*Texte retenu:*
:::

Homélie du 28 octobre 2007 - 30e DO
fr. Jean-Michel Maldamé

Cet été les journaux ont fait largement état d’une lettre de Mère Teresa de Calcutta où elle faisait confidence de ses difficultés dans la prière. Certains ont interprété hâtivement qu’elle n’avait pas la foi; c’est faux! C’est parce qu’elle avait la foi qu’elle était assidue à la prière et qu’elle éprouvait que la relation avec Dieu est au-delà de toute sentimentalité. Cette remarque nous permet d’entrer dans l’intelligence de la parabole qui met en contraste un pharisien et un publicain. Le premier est un croyant très pratiquant; le second un homme corrompu. La prière du premier est nulle et non avenue, la prière du second exaucée.

:::

*Informations fournies:*

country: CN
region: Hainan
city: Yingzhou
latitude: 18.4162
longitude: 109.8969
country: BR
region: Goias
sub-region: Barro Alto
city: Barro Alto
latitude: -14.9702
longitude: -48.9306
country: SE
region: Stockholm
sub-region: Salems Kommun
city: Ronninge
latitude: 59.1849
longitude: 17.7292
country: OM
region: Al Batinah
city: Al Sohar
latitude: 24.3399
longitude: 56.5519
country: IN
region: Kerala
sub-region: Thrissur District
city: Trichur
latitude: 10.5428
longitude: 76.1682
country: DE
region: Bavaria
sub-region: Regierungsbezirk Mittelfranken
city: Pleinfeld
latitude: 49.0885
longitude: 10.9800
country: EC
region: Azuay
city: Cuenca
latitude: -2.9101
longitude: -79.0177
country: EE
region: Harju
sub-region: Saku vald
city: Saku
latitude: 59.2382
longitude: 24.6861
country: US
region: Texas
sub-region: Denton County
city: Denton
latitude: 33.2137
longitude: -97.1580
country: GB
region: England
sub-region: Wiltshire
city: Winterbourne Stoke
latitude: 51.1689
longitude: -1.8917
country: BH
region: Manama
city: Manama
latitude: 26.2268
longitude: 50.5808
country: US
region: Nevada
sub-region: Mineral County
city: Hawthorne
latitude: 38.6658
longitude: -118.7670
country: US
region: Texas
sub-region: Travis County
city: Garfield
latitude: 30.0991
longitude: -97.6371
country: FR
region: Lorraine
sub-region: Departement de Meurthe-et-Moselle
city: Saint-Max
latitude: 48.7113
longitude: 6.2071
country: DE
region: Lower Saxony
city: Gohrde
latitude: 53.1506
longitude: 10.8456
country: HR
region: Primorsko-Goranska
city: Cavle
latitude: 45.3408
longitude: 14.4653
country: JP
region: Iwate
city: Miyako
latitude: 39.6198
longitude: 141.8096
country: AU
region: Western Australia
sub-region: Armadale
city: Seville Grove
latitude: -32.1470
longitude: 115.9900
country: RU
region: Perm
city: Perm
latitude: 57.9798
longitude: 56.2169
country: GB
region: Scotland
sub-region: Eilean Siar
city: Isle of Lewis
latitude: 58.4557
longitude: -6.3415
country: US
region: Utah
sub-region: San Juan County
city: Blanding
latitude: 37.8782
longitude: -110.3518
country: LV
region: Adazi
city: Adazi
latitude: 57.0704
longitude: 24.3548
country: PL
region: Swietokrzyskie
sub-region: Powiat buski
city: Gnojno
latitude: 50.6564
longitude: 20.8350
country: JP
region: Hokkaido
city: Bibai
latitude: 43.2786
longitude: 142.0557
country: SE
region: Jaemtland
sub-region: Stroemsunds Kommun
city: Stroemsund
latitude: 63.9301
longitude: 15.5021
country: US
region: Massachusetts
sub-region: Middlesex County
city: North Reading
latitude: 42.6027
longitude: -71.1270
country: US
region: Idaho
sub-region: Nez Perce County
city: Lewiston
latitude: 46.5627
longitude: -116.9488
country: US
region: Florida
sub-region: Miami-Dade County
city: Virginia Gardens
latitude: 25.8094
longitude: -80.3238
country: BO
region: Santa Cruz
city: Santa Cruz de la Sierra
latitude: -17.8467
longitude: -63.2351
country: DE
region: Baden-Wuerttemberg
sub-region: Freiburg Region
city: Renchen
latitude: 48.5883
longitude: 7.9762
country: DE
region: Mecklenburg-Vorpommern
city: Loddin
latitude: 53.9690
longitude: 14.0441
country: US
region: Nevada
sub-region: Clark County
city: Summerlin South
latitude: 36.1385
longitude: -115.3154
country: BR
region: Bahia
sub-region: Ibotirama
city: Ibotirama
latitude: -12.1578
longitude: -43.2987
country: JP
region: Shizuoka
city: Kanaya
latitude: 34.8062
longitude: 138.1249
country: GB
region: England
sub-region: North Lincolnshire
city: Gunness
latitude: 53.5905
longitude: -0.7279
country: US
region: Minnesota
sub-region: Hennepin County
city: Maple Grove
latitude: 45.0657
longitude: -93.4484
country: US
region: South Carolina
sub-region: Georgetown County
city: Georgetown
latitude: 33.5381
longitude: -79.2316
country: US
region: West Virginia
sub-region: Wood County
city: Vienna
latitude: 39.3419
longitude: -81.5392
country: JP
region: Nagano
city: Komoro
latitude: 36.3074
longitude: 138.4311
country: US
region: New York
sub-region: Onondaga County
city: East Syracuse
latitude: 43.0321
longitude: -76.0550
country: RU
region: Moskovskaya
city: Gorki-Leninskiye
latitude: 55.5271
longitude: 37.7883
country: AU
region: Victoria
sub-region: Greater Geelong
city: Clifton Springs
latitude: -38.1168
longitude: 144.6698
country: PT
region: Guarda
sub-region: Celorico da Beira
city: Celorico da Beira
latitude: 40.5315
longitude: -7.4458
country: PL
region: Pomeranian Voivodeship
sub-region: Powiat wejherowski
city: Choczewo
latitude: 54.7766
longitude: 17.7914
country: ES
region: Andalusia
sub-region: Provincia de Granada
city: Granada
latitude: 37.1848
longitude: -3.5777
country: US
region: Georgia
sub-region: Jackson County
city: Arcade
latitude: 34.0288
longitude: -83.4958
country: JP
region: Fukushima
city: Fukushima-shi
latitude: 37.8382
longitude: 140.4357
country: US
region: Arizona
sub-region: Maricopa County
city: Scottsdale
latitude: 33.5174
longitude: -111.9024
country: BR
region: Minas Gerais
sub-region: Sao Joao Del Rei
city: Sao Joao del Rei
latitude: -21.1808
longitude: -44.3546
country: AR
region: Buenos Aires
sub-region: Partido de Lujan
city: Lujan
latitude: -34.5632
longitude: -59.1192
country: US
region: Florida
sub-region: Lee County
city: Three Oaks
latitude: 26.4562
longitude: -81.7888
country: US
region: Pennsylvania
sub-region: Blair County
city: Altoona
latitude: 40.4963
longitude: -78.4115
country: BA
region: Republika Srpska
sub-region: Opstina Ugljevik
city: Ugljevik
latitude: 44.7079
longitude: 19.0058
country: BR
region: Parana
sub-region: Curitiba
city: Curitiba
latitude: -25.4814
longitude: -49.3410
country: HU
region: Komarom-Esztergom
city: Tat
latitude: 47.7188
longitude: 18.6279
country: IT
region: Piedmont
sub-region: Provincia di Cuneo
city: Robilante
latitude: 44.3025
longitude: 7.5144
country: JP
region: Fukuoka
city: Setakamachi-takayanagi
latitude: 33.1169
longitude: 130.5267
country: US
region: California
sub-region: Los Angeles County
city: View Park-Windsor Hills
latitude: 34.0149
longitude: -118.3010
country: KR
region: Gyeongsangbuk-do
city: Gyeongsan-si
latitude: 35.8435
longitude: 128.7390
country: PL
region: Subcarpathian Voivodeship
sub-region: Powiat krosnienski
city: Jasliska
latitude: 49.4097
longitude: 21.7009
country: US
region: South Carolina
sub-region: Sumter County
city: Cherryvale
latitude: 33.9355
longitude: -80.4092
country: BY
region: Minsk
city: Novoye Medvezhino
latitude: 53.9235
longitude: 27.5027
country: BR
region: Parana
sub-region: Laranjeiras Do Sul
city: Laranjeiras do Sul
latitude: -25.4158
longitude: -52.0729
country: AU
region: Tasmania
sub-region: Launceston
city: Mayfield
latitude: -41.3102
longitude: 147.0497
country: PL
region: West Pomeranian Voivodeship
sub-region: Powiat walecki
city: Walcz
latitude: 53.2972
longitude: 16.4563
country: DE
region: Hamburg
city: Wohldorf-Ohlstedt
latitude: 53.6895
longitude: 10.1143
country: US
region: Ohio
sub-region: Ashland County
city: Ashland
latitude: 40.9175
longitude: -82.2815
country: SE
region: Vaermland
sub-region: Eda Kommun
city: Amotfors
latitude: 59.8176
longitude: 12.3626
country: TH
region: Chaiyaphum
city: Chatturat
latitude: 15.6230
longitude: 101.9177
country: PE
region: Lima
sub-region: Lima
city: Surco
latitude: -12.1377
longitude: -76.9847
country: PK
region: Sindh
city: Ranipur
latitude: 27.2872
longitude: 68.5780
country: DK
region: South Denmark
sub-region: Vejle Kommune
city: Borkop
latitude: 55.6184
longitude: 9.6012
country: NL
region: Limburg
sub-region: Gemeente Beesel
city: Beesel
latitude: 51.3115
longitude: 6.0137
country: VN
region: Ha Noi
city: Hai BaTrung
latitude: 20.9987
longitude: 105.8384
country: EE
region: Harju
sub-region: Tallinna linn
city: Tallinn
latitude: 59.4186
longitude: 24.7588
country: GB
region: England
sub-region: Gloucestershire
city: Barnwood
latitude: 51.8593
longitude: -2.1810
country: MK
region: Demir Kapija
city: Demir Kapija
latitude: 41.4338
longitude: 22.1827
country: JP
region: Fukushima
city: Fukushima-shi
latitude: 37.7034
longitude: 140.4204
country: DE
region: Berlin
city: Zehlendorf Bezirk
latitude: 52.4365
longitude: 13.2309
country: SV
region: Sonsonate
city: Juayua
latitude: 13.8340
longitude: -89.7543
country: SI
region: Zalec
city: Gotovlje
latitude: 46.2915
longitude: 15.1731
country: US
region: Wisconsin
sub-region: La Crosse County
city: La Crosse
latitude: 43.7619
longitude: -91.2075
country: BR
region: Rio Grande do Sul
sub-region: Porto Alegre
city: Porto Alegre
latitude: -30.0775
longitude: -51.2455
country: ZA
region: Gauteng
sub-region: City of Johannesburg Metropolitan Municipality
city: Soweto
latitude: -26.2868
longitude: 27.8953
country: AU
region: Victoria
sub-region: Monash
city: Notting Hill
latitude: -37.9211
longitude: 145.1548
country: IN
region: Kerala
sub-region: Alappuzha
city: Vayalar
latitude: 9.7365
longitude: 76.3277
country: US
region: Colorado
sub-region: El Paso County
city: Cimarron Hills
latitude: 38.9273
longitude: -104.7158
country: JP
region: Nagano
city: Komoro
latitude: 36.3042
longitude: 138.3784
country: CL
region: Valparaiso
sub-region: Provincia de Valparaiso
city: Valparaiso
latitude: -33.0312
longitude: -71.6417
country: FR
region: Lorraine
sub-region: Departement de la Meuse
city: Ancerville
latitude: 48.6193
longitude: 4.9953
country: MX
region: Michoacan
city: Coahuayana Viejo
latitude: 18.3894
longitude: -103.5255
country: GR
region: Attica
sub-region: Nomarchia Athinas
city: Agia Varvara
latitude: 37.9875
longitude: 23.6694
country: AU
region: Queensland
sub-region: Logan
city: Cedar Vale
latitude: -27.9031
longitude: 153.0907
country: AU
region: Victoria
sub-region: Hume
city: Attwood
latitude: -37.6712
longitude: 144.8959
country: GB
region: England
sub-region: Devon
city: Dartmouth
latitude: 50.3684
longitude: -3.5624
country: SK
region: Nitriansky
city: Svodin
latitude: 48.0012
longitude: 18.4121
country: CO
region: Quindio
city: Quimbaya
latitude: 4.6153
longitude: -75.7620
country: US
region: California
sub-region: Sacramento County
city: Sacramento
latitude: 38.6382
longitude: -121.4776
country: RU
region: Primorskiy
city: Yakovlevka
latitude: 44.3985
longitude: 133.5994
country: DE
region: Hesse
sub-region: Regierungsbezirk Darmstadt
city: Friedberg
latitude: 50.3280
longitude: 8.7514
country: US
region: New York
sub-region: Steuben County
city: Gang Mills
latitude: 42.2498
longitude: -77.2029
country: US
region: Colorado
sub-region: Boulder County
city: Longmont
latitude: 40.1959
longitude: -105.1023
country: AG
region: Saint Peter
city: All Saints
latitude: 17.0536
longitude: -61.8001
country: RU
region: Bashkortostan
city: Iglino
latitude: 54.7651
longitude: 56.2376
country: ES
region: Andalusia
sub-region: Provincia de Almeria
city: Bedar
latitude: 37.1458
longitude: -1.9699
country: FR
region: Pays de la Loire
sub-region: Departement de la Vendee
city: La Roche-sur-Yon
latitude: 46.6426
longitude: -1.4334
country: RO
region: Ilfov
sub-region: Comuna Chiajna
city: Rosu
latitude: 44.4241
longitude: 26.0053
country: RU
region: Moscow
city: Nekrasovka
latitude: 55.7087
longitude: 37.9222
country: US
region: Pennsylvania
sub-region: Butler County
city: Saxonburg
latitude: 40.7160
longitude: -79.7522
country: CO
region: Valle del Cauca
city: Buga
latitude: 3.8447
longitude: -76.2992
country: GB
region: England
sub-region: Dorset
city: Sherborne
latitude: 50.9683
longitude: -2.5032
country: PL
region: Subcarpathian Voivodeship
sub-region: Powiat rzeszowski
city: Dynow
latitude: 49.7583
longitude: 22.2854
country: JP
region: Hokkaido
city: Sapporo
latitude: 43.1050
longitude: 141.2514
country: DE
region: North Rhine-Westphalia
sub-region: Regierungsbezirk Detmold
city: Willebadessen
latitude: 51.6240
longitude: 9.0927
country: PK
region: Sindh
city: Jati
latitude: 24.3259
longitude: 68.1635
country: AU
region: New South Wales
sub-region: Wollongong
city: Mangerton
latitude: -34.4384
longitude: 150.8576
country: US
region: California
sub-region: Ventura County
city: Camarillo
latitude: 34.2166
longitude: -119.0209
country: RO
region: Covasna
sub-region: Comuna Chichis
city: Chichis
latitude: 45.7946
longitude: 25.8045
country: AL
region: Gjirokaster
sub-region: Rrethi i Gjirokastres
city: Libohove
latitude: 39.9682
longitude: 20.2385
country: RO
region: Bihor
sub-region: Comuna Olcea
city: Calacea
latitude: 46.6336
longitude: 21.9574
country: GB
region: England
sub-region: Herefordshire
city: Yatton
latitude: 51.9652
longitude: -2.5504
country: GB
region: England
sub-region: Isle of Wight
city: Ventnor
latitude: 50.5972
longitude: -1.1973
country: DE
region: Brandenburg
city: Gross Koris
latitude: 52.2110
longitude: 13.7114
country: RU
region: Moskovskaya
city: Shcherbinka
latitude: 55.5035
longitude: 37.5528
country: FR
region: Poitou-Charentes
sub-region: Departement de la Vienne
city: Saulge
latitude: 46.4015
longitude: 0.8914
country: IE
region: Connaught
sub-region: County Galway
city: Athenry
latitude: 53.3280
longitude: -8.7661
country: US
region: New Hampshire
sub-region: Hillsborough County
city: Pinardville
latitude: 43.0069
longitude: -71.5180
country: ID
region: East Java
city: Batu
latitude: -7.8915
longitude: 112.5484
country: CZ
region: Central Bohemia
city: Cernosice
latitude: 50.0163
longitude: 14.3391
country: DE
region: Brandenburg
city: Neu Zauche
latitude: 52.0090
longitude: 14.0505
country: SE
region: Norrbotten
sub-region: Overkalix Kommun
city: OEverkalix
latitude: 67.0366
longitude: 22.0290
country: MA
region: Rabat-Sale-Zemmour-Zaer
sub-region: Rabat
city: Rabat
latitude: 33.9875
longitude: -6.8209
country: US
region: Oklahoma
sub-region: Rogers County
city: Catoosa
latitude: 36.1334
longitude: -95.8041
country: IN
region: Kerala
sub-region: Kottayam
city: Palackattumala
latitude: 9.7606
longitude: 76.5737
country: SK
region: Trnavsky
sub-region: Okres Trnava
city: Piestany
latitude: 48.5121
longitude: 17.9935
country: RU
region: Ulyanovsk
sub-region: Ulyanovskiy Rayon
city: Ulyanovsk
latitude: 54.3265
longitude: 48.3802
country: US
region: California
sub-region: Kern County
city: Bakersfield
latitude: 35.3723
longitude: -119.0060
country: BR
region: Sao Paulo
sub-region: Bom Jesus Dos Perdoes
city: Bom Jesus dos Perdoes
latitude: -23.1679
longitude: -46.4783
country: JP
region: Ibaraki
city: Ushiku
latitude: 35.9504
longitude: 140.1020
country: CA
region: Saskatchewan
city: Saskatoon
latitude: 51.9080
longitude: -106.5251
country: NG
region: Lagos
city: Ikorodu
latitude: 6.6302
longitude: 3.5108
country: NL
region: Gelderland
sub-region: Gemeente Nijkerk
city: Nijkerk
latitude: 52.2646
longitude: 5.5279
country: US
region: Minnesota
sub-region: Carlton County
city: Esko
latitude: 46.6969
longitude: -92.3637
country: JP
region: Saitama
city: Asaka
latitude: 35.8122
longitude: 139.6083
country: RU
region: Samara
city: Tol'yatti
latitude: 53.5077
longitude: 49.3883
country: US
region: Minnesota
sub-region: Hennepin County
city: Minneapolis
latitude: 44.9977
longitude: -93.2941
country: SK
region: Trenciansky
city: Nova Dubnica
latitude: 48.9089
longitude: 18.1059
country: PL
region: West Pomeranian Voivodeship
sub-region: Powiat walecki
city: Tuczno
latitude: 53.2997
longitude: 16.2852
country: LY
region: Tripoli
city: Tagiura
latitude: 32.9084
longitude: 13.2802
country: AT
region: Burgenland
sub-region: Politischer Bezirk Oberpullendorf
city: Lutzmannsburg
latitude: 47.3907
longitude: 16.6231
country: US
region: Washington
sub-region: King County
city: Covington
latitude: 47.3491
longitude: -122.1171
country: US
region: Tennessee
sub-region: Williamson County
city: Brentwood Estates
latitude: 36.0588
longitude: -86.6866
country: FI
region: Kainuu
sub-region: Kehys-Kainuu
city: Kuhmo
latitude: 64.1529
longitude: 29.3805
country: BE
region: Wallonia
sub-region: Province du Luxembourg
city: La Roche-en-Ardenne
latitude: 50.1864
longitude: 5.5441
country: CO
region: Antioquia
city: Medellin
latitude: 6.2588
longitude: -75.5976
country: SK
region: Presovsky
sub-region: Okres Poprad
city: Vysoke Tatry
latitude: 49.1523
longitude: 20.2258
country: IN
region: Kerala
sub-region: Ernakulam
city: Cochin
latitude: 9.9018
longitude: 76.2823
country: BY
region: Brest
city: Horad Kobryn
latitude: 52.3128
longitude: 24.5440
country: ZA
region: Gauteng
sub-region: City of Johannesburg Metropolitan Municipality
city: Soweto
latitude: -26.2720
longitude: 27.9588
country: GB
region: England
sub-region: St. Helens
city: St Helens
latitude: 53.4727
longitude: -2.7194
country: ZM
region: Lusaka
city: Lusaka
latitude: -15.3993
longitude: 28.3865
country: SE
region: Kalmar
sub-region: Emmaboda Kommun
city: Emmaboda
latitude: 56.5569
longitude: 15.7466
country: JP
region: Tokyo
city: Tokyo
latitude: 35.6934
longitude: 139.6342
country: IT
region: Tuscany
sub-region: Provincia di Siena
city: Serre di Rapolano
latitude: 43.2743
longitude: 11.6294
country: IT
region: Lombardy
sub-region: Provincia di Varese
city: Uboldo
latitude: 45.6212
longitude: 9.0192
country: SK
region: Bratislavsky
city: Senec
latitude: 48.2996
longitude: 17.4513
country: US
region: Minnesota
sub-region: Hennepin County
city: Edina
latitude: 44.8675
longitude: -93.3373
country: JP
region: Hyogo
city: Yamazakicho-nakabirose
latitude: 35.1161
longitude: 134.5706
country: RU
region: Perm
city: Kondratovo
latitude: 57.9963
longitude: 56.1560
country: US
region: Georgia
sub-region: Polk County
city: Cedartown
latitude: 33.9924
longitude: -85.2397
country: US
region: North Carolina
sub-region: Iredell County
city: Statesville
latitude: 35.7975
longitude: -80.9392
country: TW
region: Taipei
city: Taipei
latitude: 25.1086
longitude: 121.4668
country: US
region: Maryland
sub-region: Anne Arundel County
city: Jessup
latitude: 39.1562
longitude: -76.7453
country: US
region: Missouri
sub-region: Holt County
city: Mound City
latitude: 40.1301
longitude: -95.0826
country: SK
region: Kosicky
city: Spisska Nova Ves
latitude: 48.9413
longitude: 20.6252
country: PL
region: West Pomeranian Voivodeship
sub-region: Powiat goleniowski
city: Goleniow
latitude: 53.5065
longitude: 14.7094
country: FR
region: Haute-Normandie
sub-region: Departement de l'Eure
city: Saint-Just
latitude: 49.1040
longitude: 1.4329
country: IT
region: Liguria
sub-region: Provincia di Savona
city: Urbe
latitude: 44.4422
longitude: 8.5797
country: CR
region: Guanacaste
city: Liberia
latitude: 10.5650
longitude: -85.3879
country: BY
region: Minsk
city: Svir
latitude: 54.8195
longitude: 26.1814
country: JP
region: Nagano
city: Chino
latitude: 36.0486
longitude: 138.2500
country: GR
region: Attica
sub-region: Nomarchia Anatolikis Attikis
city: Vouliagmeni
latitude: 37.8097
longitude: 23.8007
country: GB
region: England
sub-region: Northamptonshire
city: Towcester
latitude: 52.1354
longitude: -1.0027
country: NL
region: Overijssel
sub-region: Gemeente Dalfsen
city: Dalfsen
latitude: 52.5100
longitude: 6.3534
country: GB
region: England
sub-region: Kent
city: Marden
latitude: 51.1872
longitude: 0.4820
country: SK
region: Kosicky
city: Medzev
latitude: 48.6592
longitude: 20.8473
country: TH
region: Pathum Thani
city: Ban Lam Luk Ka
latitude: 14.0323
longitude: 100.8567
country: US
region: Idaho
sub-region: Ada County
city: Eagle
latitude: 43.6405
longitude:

:::

*Consignes de l'exercice:*
• A. Extrayez de l'homélie le passage qui débute par « Homélie du 28 » et se poursuit jusqu'à « du second exaucée. ».
• B. Relevez chacune des caractérisations que l'homélie attribue au pharisien et au publicain.
• C. Poursuivez l'homélie à partir de l'endroit où elle s'arrête.

*Corrigé de l'exercice:*
• A.
Homélie du 28 octobre 2007 - 30e DO
fr. Jean-Michel Maldamé

Cet été les journaux ont fait largement état d’une lettre de Mère Teresa de Calcutta où elle faisait confidence de ses difficultés dans la prière. Certains ont interprété hâtivement qu’elle n’avait pas la foi; c’est faux! C’est parce qu’elle avait la foi qu’elle était assidue à la prière et qu’elle éprouvait que la relation avec Dieu est au-delà de toute sentimentalité. Cette remarque nous permet d’entrer dans l’intelligence de la parabole qui met en contraste un pharisien et un publicain. Le premier est un croyant très pratiquant; le second un homme corrompu. La prière du premier est nulle et non avenue, la prière du second exaucée.

• B.
Le pharisien :
- un croyant très pratiquant
- sa prière est nulle et non avenue

Le publicain :
- un homme corrompu
- sa prière est exaucée

• C.
[|– I –|]

Nous ne commettrons pas la faute de considérer que la parabole parle des autres, même si notre premier mouvement est de nous demander qui autour de nous est pharisien et qui est publicain. Non, la parabole parle de nous. Qui est le pharisien? C’est moi; oui moi qui suis au premier rang pour la célébration, et qui serai dans un moment avec un bel habit blanc sur le parvis de l’église, ou encore sur une estrade pour une conférence ou un débat… Qui est pharisien? Oserai-je dire que c’est aussi vrai de ceux qui affichent leur idéal de famille chrétienne, d’engagement au service des autres, de responsabilité… Bref, n’esquivons pas de considérer que la parabole nous invite à nous reconnaître dans le pharisien. Quant au publicain, homme corrompu par les affaires d’argent ou de pouvoir, Jésus ne fait en aucun cas l’éloge de sa vie, car la critique de Jésus à l’égard de l’argent, de la corruption ou de la débauche est sans appel. Cet homme est loué d’avoir demandé pardon à juste titre. Il est loué d’avoir été vrai. Le pharisien ne l’était pas. Son erreur apparaît quand il se compare et qu’il a une attitude de mépris quand il dit: «Je suis pas comme les autres…» Ce mépris, dénoncé comme injurieux, est le signe que cet homme est dans l’illusion; au contraire Jésus dit que le publicain a été justifié parce qu’il s’est tenu devant Dieu sans illusion sur sa vie. Il a fait œuvre de vérité.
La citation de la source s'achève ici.